There was a flurry on the top of the dungheap, fists swung and then a sweaty mucky boy scrambled down to land in front of Carey.
“Me, sir!” he was shouting. “I’ll ride him, let me ride him, I’ll bear the bell away for ye, sir!”
Carey squinted at the boy, and finally recognised Young Hutchin Graham under the dung.
Another boy, one of the steward’s many sons, leaned down from the top of the heap, holding a puffy lip and sneered, “Ay, ye’ll bear it away on yer bier, ye bastard, ye canna ride better than a Scotch pig wi’ piles…”
Young Hutchin ignored this with some dignity, and stood up, brushing at himself ineffectually.
“I can so,” he said to Carey. “I’ve rid him at exercise and he…”
Carey stared fixedly at the boy as the gentlemen listened with interest.
“…he’s a strong nag, an’ willing,” Hutchin finished after an imperceptible change of course. “And I’d be willing, sir, it’d be good practice.”
“I wouldn’t want you to be disappointed if he proved slower than you expected,” said Carey gravely.
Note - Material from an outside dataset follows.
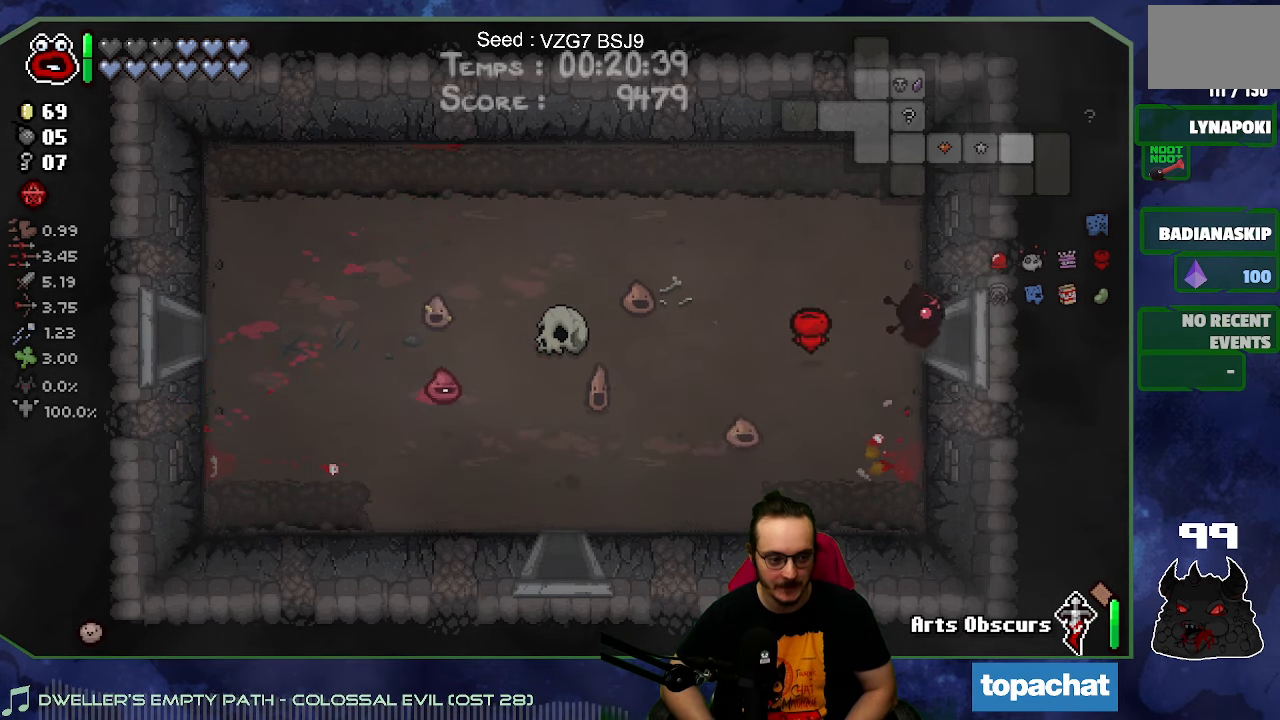
{"buttons": [], "left_stick": "center", "right_stick": "down-right", "button_events": []}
“Och, nay, sir, I wouldnae expect him to win, not wi’ Mr Salkeld’s bonny mare in the race and all,” said Young Hutchin, all wide blue eyes and innocence.
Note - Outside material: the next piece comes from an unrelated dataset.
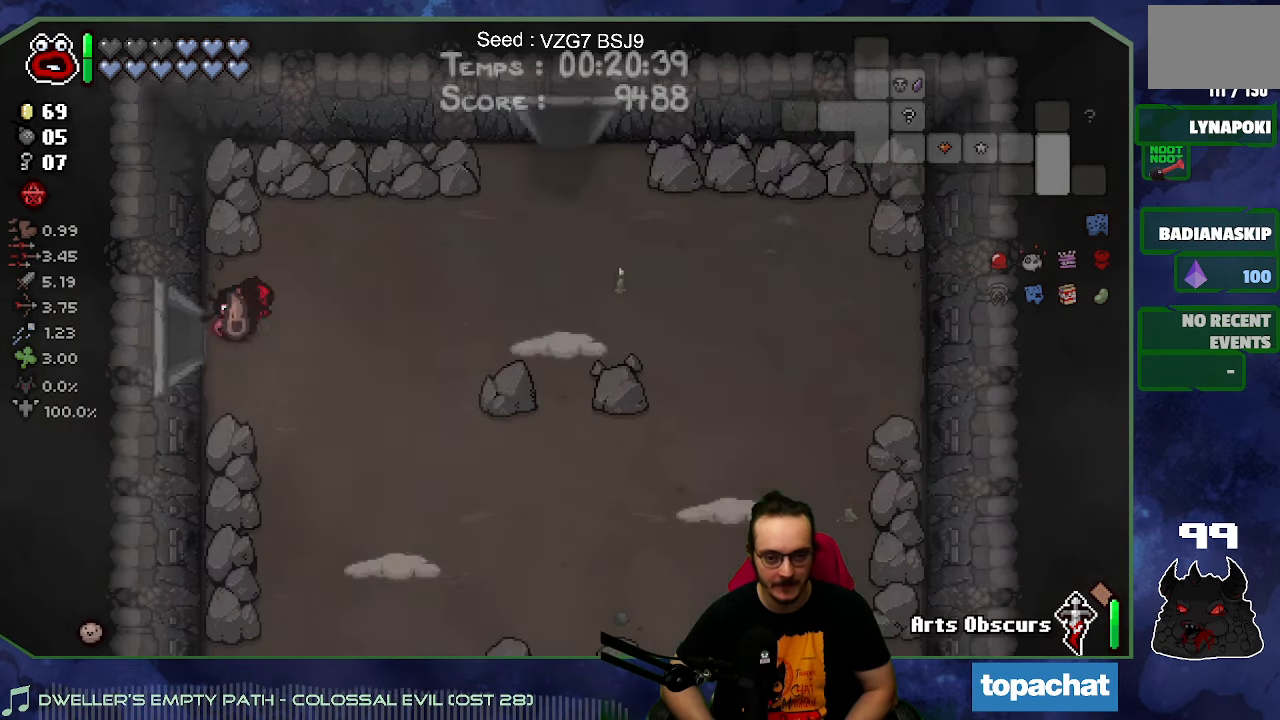
{"buttons": [], "left_stick": "left", "right_stick": "down", "button_events": []}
Mr Salkeld was standing beside Carey and gave a modest snort.
“Well, she shapes prettily enough,” he admitted. “Prettily enough, certainly.”
“Hm,” temporised Carey artfully. “I’m not sure it would be worth it.”
Mr Salkeld took out his purse.
“Sir Robert,” he said with a friendly smile, “I can see ye’re too modest for your own good. How about a little bet to make it worth your while?”
“Well…”
“I’ll do better than that. I’ll give ye odds of two to one that my pretty little mare can beat your great Thunder.”
“Now I think
you’re
being modest, Mr Salkeld.”
“Three to one, and my hand on it. Shall we say five pounds?”
They shook gravely while Carey wondered where he could find five pounds at short notice if he had to.
After that nothing would do but that Scrope must show the gentlemen his lymer bitch who had pupped on the Deputy Warden’s bed at the beginning of the week. There was little to see at the back of the pupping kennel, beyond yellow fur and an occasional sprawling paw, while the bitch lifted her lip at them and growled softly. Carey waited while the rest of them went off to examine some sleuth-dog puppies, then put his hand near her muzzle. She sniffed, whined, thumped her tail and let him pat her head.
“I should think so,” said Carey, pleased. “Where’s your gratitude, eh? I want that big son of yours, my girl, and don’t forget it.”
“Sir Robert,” hissed a young voice behind him and Carey turned to see Young Hutchin slouching there. He smiled at the boy who smiled back and transformed his truculent face into something much younger and more pleasant.